» WHAT TO PRODUCE
In the material below, find the line with "أَمَّا إِذا كانت" and the line with "الخَطأُ أَنْ نَلْفُظَ: إِستِهدافُ", then output both and every line between them exactly, omitting pictures.

» DATA
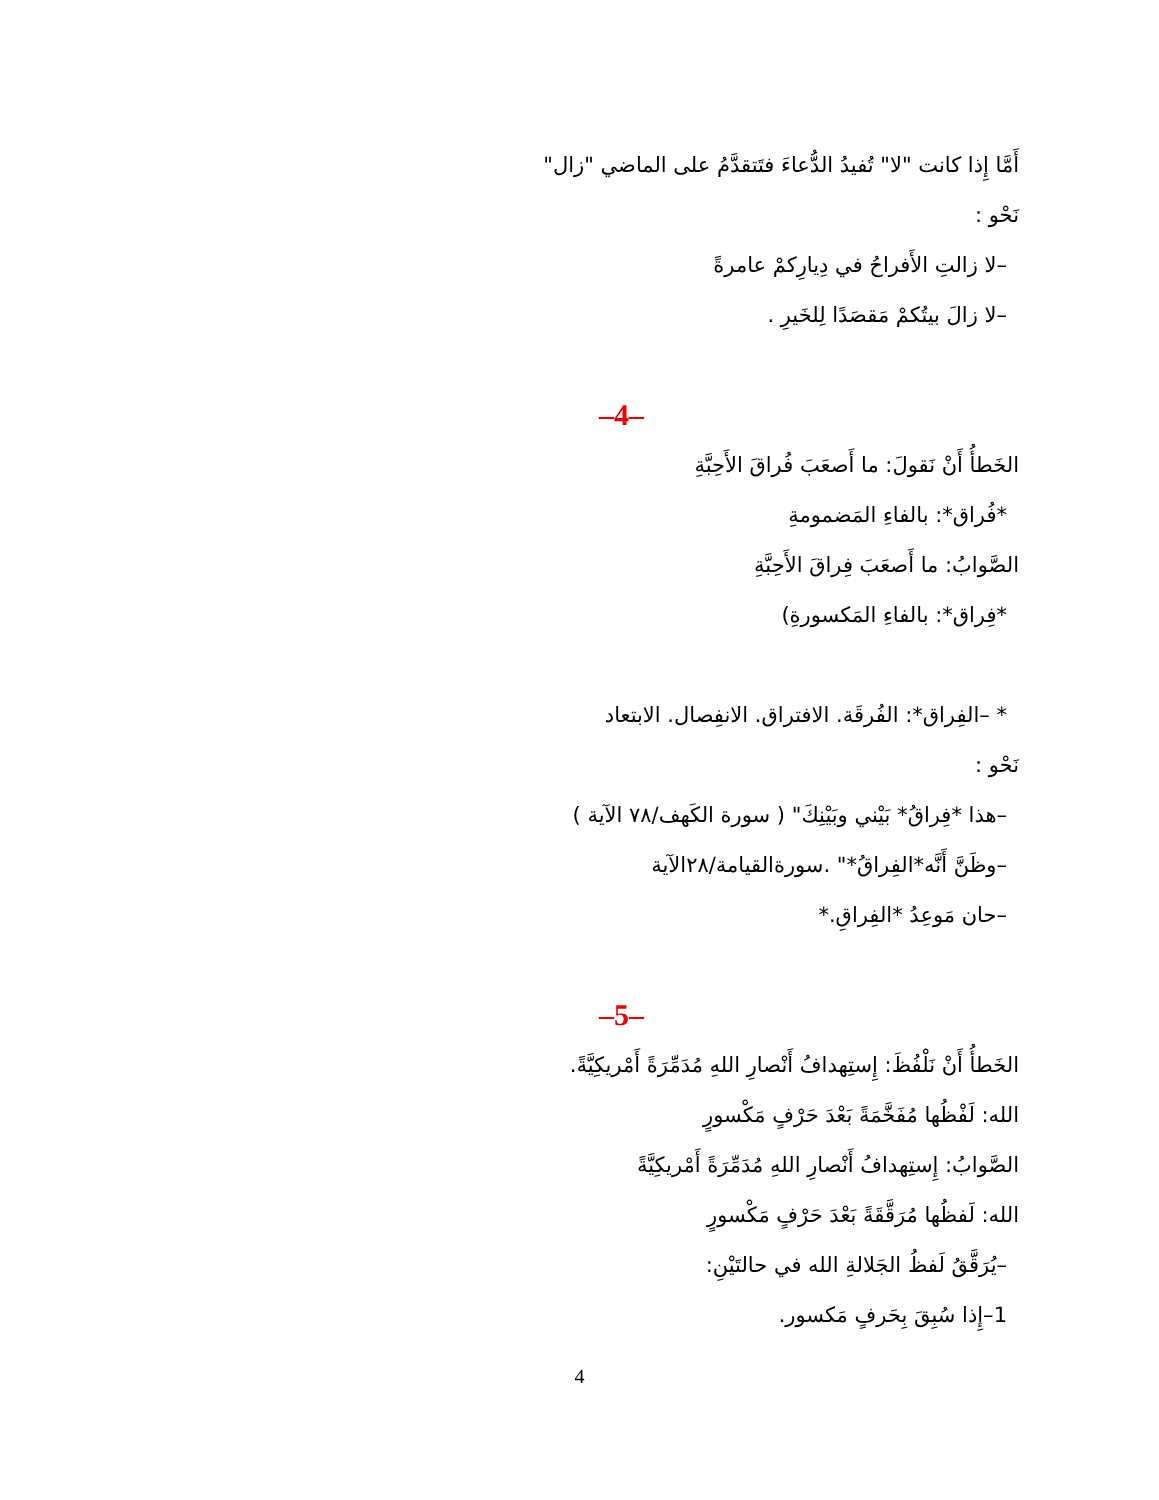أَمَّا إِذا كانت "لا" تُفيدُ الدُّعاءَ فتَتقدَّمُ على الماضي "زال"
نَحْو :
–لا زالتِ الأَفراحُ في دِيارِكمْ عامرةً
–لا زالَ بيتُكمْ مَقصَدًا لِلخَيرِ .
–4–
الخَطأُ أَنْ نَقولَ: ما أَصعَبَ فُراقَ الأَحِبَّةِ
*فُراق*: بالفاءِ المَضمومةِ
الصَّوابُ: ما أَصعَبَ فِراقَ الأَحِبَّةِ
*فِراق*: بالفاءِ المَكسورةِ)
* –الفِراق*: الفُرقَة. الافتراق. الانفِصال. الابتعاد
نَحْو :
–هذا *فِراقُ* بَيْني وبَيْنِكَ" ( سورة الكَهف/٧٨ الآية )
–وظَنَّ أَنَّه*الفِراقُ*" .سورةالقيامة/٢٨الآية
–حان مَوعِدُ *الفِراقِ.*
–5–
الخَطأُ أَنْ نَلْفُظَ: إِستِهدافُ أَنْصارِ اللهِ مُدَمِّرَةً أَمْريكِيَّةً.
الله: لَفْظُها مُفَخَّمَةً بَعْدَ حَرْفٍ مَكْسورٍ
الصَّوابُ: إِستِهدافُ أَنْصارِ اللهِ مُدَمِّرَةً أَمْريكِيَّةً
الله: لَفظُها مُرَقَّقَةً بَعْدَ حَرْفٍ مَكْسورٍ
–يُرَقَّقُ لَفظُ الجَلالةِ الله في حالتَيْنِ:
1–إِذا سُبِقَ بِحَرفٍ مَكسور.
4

==

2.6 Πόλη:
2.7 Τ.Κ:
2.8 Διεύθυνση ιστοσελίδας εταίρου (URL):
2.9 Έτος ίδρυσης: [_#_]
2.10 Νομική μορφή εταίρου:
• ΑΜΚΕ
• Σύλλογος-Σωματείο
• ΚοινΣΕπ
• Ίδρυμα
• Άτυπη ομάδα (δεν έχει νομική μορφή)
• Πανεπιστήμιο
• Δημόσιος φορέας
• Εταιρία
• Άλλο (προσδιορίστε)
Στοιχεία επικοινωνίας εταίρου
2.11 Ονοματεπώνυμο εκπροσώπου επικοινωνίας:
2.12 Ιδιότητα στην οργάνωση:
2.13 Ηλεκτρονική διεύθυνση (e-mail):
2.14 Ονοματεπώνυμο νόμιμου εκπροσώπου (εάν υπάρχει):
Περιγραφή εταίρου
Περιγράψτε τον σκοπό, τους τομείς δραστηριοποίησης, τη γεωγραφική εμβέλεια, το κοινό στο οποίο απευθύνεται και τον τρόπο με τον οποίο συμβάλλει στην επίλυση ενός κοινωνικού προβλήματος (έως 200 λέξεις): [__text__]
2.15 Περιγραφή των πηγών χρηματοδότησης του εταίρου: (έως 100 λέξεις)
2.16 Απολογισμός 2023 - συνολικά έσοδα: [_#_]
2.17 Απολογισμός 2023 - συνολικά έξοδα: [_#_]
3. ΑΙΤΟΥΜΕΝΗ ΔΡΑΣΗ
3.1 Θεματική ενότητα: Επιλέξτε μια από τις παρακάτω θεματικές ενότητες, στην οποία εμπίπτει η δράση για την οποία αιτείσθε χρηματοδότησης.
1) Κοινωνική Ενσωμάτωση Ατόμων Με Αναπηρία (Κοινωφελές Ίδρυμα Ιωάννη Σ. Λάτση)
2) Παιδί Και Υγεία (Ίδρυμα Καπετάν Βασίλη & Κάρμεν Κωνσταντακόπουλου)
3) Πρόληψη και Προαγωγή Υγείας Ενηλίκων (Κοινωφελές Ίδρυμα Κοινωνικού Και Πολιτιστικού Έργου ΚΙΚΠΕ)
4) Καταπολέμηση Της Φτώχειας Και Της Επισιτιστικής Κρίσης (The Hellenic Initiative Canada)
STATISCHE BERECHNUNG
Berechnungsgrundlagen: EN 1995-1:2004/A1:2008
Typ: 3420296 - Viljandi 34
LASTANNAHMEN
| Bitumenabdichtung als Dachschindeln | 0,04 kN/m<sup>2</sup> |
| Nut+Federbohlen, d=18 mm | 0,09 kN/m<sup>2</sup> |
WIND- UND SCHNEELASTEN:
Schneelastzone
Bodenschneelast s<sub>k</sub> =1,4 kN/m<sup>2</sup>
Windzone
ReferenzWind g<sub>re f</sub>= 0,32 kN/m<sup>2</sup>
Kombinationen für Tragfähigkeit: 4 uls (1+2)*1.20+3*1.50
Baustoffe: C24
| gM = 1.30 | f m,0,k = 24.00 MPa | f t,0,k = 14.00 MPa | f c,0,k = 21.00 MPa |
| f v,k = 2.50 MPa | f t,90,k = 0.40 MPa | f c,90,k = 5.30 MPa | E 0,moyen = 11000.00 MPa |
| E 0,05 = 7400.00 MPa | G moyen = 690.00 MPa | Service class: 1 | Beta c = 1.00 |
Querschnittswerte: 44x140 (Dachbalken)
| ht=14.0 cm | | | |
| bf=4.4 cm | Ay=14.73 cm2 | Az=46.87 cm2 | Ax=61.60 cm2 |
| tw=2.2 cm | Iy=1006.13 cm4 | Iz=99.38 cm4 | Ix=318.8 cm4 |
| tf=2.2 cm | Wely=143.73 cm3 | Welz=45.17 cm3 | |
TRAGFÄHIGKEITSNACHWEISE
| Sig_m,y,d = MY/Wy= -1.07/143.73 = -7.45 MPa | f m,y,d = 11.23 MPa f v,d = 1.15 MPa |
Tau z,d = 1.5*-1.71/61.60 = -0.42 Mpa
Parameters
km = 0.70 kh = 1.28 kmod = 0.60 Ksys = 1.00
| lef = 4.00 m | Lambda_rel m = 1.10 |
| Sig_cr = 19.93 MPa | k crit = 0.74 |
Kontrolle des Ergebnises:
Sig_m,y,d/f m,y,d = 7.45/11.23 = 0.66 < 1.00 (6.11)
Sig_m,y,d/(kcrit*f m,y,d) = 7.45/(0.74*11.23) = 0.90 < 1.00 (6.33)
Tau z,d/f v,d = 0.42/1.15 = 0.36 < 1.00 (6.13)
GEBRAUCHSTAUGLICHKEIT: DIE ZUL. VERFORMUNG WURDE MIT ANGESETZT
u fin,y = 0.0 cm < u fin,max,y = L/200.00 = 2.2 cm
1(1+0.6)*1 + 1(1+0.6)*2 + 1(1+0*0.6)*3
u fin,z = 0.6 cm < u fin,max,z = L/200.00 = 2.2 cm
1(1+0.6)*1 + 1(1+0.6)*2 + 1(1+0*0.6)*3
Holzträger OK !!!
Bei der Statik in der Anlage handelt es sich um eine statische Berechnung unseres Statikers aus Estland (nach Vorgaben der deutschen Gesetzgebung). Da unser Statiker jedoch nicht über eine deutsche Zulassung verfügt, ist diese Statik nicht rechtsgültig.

==

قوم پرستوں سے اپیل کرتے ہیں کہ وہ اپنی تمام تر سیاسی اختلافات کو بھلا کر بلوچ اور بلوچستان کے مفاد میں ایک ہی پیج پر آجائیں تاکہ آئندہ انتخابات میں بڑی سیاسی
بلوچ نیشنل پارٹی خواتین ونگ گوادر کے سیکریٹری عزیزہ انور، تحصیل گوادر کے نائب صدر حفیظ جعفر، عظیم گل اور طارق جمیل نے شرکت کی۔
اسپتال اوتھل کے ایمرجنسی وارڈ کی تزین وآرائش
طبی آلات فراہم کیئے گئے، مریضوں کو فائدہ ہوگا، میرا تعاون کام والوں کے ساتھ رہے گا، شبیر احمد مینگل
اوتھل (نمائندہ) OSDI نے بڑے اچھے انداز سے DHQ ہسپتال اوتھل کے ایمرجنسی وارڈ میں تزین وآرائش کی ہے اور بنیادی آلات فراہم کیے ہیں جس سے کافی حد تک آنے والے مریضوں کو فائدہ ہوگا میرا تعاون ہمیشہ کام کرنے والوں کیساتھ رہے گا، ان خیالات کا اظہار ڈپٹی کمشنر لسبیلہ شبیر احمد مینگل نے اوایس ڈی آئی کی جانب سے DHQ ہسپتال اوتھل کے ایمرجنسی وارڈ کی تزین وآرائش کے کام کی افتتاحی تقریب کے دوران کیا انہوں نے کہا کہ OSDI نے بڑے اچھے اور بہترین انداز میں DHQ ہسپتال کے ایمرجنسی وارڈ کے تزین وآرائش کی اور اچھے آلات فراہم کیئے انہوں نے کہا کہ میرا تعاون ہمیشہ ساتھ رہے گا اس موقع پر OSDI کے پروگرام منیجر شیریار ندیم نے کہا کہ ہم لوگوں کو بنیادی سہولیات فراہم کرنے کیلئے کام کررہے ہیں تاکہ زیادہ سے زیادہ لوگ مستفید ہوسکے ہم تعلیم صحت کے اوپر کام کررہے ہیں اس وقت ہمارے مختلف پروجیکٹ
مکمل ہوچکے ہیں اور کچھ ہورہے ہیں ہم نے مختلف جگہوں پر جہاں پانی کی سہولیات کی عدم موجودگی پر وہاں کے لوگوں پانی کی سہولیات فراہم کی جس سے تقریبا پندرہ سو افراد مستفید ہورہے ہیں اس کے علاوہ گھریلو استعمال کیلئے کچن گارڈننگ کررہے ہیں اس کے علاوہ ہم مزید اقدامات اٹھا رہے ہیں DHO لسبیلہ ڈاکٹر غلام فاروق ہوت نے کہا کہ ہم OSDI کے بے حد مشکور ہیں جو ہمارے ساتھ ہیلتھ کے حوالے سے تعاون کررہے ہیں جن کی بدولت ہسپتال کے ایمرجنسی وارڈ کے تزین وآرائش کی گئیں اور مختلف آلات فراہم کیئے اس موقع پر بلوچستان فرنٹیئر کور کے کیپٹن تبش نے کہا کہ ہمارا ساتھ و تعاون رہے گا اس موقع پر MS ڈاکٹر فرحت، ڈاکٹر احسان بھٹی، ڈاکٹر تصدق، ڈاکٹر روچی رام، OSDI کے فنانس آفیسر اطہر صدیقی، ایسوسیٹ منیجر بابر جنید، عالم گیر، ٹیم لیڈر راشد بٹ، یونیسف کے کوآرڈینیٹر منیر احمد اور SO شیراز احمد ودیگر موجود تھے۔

» YOUR RESPONSE
أَمَّا إِذا كانت "لا" تُفيدُ الدُّعاءَ فتَتقدَّمُ على الماضي "زال"
نَحْو :
–لا زالتِ الأَفراحُ في دِيارِكمْ عامرةً
–لا زالَ بيتُكمْ مَقصَدًا لِلخَيرِ .
–4–
الخَطأُ أَنْ نَقولَ: ما أَصعَبَ فُراقَ الأَحِبَّةِ
*فُراق*: بالفاءِ المَضمومةِ
الصَّوابُ: ما أَصعَبَ فِراقَ الأَحِبَّةِ
*فِراق*: بالفاءِ المَكسورةِ)
* –الفِراق*: الفُرقَة. الافتراق. الانفِصال. الابتعاد
نَحْو :
–هذا *فِراقُ* بَيْني وبَيْنِكَ" ( سورة الكَهف/٧٨ الآية )
–وظَنَّ أَنَّه*الفِراقُ*" .سورةالقيامة/٢٨الآية
–حان مَوعِدُ *الفِراقِ.*
–5–
الخَطأُ أَنْ نَلْفُظَ: إِستِهدافُ أَنْصارِ اللهِ مُدَمِّرَةً أَمْريكِيَّةً.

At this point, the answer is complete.